§ Sayfa Alıntısı:
Suriye odasındaki ‘Afganistan fili’

Önceki gün Suriye’nin kuzeydoğusunda görülen Rus-Türk devriyesi.
Önceki gün Suriye’nin kuzeydoğusunda görülen Rus-Türk devriyesi.
TT

Suriye odasındaki ‘Afganistan fili’

Önceki gün Suriye’nin kuzeydoğusunda görülen Rus-Türk devriyesi.
Önceki gün Suriye’nin kuzeydoğusunda görülen Rus-Türk devriyesi.

Mısır, Ürdün ve Lübnan ABD Başkanı Joe Biden yönetiminden, Arap doğalgazının Suriye üzerinden geçirilmesinin Ceaser Yasası’ndaki yaptırımlara takılmayacağını garanti eden yazılı bir mektup bekliyorlar.
Söz konusu ülkeler ABD’nin verdiği güvencelerin sadece söz düzeyinde kalmasını istemiyor. Nitekim ABD Merkezi Haber Alma Teşkilatı (CIA) Başkanı William Burns, adı geçen ülkelerin temsilcileriyle görüşmesinde Şam yönetiminin sadece Arap doğalgazından ve elektriğinden pay alması ve bundan para almaması halinde bu projelerin yaptırımlara takılmayacağı taahhüdünde bulundu. Fakat ABD kurumlarının son Afganistan örneğindeki tutumları, söz konusu ülkeleri Şam konusunda söz yoluyla aldıkları güvencelerin ‘yazıya dökülmesini’ istemeye sevk etti.
ABD’nin müttefikleri olan söz konusu ülkelerin bu yaklaşımı Afganistan örneğinden sonra oluştu. Beyaz Saray Ulusal Güvenlik Konseyi Ortdoğu Koordinatörü Brett McGurk, Rusya Dışişleri Bakan Yardımcısı Sergey Vershinin ile Rusya Devlet Başkanı Vladimir Putin'in Suriye Özel Temsilcisi Aleksandr Lavrentyev arasındaki görüşmede Afganistan ‘odadaki fil’ idi. Zira Taliban’ın Kabil’in vadilerine ve ovalarına kadar yayılması ve ABD’nin 20 yıl aradan sonra yaşadığı tahliye kaosu konuları ABD-Rusya müzakere masasında uzanmış bir vaziyetteydi.
Rusya’nın bakış açısına göre, Batı artık ‘ulus inşa etme’ ile ilgili konferanslar düzenlemeye son vermelidir. Zira Batı’nın Libya, Irak ve Afganistan örneklerindeki başarısızlığı, Rusya’nın devletleri anlama ve ‘ulus inşa etme’ noktasında en iyisi olduğu anlamına geliyor. Ruslara göre, Moskova, Suriye’deki devlet kurumlarının ve ülke haritasının parçalanması yoluyla ‘Batı’nın başarısızlığının’ Suriye’de tekrarlanmasını kabul etmeyecek. Yani Rusya, “Suriye Talibanı’nın Suriye’de kontrolü ele geçirmesinin” bir alternatif olmaması için Batı’dan Suriye’de yönetim başta olmak üzere devlet kurumlarını desteklemesini ve ülkenin egemenliğini yeniden tamamen sağlanmasını talep ediyor.

§ İçerikle İlgili Sorular:
[A] Suriye haberinde "Rusya’nın bakış açısına göre" diye başlayan paragrafı, ana bilgileri koruyarak kısa maddeler hâlinde yazar mısınız?
[B] Suriye haberini son paragrafının ardından sürdürerek bir sonraki bölümü yazar mısınız?

§ Sağlanan Kayıtlar:

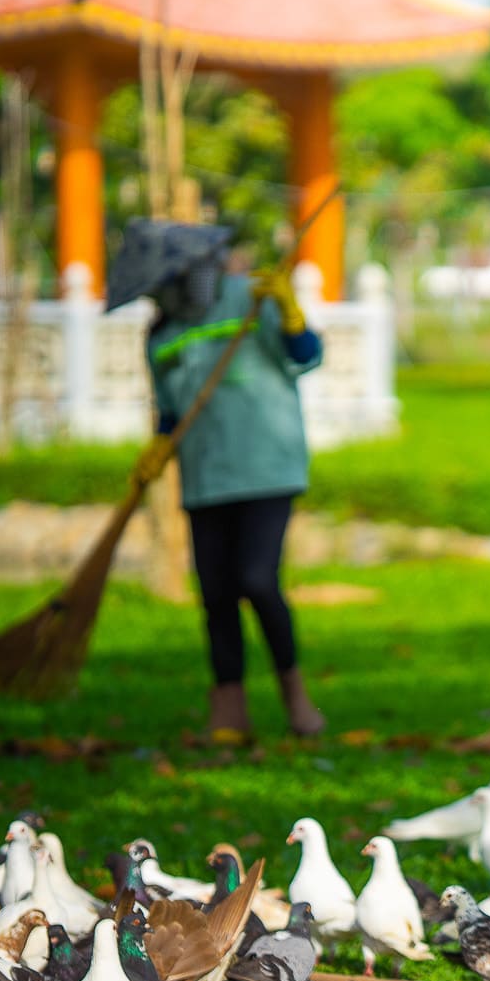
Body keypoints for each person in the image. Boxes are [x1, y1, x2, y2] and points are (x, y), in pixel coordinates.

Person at [108, 219, 326, 745]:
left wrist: (292, 316)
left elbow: (307, 358)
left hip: (267, 467)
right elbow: (171, 409)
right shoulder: (160, 334)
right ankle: (229, 710)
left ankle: (296, 696)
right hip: (205, 476)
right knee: (216, 593)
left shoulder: (253, 300)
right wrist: (160, 445)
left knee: (257, 580)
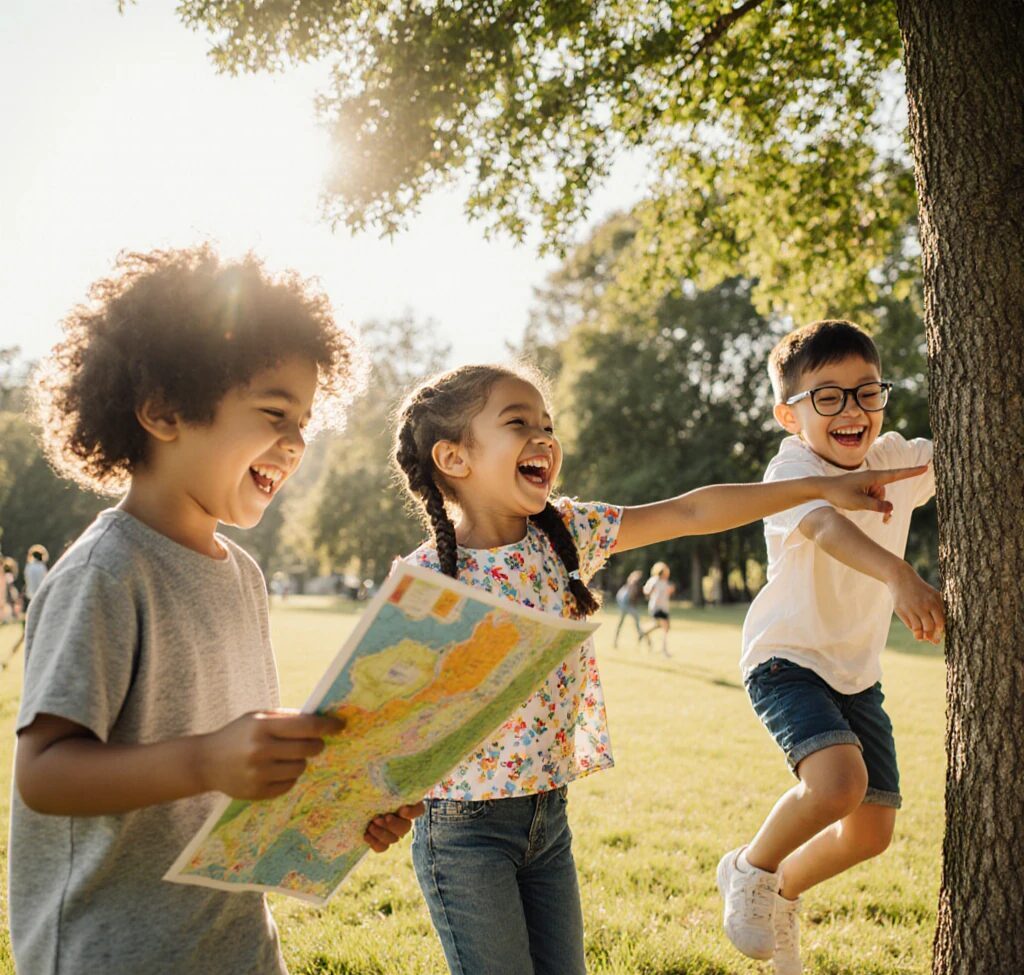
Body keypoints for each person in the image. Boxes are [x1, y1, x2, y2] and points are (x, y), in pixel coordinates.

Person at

§ Yanıt Listesi:
[A]
- Rusya'ya göre Batı, "ulus inşa etme" konferansları düzenlemeyi bırakmalıdır.
- Batı'nın Libya, Irak ve Afganistan'daki başarısızlığı, Rusya'nın devletleri anlama ve ulus inşa etmede en iyisi olduğunu gösteriyor.
- Moskova, Batı'nın başarısızlığının Suriye'de devlet kurumlarının ve ülke haritasının parçalanması yoluyla tekrarlanmasını kabul etmeyecek.
- Rusya, "Suriye Talibanı"nın kontrolü ele geçirmesinin bir alternatif olmaması için Batı'dan iki şey istiyor: başta yönetim olmak üzere devlet kurumlarını desteklemesi ve ülkenin egemenliğinin tamamen yeniden sağlanması.

[B]
Rusya’nın bu ifadelerinin Suriye sözlüğündeki tercümesi, Suriye Devlet Başkanı Beşşar Esed’in Kremlin’i ziyaretinde Rusya Devlet Başkanı Vladimir Putin ile görüşmesinde verilen işaretlerde ortaya çıktı. Putin, Esed’in doğum gününü kutladıktan sonra ‘Suriyelilerin yüzde 95’inden fazlasının onayıyla seçimleri kazanmasından’ ve ‘ülke topraklarının yüzde 90’ının hükümetin hakimiyetini desteklemesinden’ ötürü onu tebrik etti. Putin, görüşmede “Yeniden imarın önünde tek bir engel var o da yabancı güçlerin varlığı ve bazı terör yatakları” dedi.
Rusya’nın bu ifadeleri aynı zamanda, Rusların Suriye hükümetine ülkenin güneyindeki ‘uzlaşmaları’ genişletmesine destek vermesi ve ‘egemenliğin yeniden tesis edilmesi’ ve ‘çeşitlilik’ başlıkları altında Şam ile Kürtlere siyasi diyaloğa başlamaları için baskı uygulaması anlamına geliyor. Buradaki ‘çeşitlilik’ ise Kürtlerin dikkate alınması anlamına geliyor. Putin'in Ortadoğu ve Afrika Özel Temsilcisi Mihail Bogdanov da Suriye Demokratik Meclisi (SDM) Yürütme Kurulu Başkanı İlham Ahmed ile görüşmesinde, Türkiye ve desteklediği grupların Fırat’ın doğusunda ’yarı egemen’ ABD müttefiklerini bombalaması konusunda teşvik edebileceğini veya engelleyebileceğini belirterek hem nasihat hem de ‘aba altından sopa gösterdi’.
Rusya’nın bu konudaki adımlarının devam etmesi Arap ülkelerini ekonomi, siyasi ve güvenlik alanlarında mümkün olan sınırlar içinde kalarak Şam ile normalleşmeye teşvik ediyor veya en azından bu normalleşmeyi engellemiyor. Mesele Suriye’nin iç siyasetiyle ilgili olduğunda, muhalefetin kozları Moskova’da işe yaramıyor. Zira artık ‘meşru muhalefet’ yok. Fakat Suriye Anayasa Komitesi çalışmalarını sürdürmenin ve 9 Ekim’de görüşmelerin 6’ncı turunu düzenlemenin de bir mahsuru yok. Tabii rejimin komite heyetinin Başkanı Ahmed el-Kuzberi ve ekibi sadece bir şey söylemek için konuşmak yerine anayasa yazımına başlama mekanizması ve anayasa değişikliklerini onaylarsa…
Rusya başarısızlığın sorumluluğunu almayı reddediyor ve ABD’nin Suriye'de masayı devirmesini bekliyor. Nitekim ABD’nin Suriye’nin kuzeydoğusundaki Kürt müttefiklerine verdiği vaatlere rağmen göz önündeki örnekler Başkan Joe Biden ile birlikte bu konuda köklü bir politika değişikliğinin kapıda olduğunu söylüyor. ABD’nin müttefikleri bu köklü politika değişikliği sinyalini, ABD’nin Afganistan’dan çekilmesi ve akabinde Avrupalı müttefiklerinin arkasından İngiltere ve Avustralya ile üçlü anlaşma imzalamasından anladı.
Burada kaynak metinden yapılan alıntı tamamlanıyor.